Another of Keating’s tips was, "if you have a widget, don’t tell me about it. Bring me the widget, or if it is a service you’re selling, show me a contract. … Bring the product to life for me."

Grand Junction businessman Bob Ballantyne was one forum attendee who did just that.

On a hallway table at Two Rivers, Ballantyne had two portable mercury analyzers that his Genesis Physical Science Products company has developed.

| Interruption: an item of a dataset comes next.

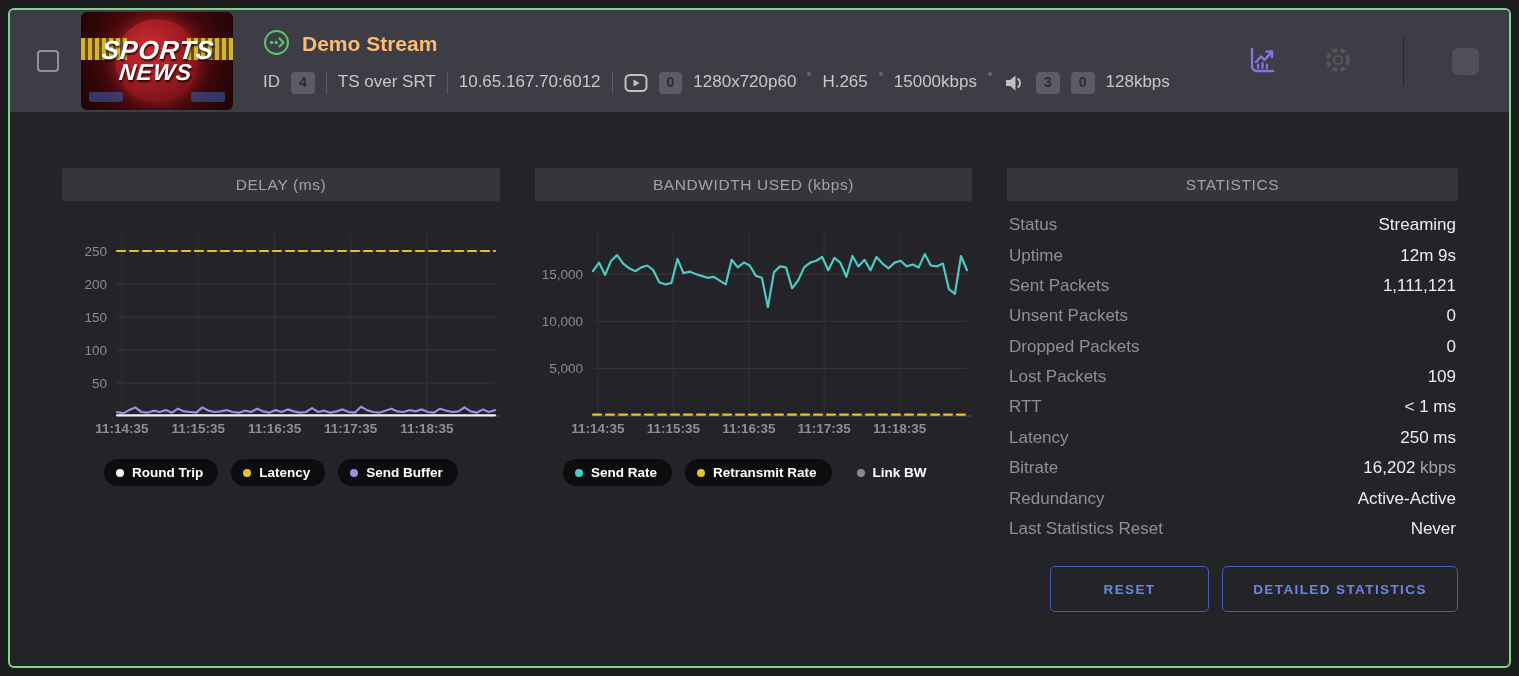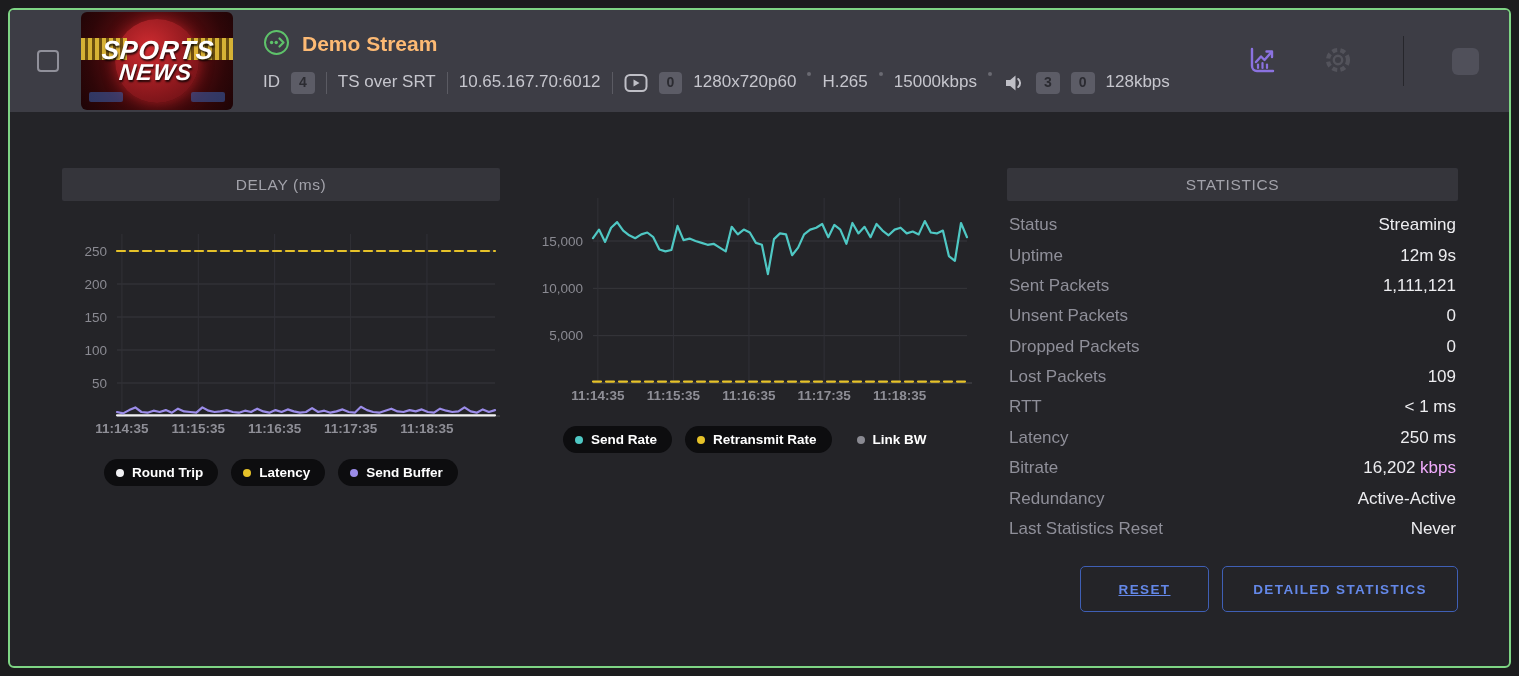"BANDWIDTH USED (kbps)" div.panel-title { html: none -> <div>BANDWIDTH USED (kbps)</div> }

Ballantyne said he came to the forum seeking $2 million to keep his company afloat after bad timing hurt his fledgling business. He said he spent $1.2 million for research and development and released his first analyzers just 10 days before the Sept. 11, 2001, terrorist attacks triggered an economic downturn.

Nurses Harriet Brekalo and Sharon Roper didn’t come with a widget, but they said they gathered good ideas for developing a business plan to expand their new Complementary Health Consulting business.

"Our educational videos should be our first area of expansion," said an excited Brekalo after listening to the advice of angels.